- Opening Delimiter -
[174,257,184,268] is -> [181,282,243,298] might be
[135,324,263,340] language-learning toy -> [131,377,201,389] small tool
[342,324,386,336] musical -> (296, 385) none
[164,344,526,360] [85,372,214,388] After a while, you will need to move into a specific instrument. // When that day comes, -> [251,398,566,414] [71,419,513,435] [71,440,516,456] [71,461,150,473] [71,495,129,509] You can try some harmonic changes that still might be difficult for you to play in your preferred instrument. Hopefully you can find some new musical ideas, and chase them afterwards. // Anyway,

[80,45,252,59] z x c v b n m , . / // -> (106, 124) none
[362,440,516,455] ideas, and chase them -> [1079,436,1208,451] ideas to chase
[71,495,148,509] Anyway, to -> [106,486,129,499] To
- Closing Delimiter -
▶ _EXERCISE_
The answer must be every line of the entries that includes the word "Anyway".

▶ _RESULT FOR THIS TASK_
[164,344,526,360] [85,372,214,388] After a while, you will need to move into a specific instrument. // When that day comes, -> [251,398,566,414] [71,419,513,435] [71,440,516,456] [71,461,150,473] [71,495,129,509] You can try some harmonic changes that still might be difficult for you to play in your preferred instrument. Hopefully you can find some new musical ideas, and chase them afterwards. // Anyway,
[71,495,148,509] Anyway, to -> [106,486,129,499] To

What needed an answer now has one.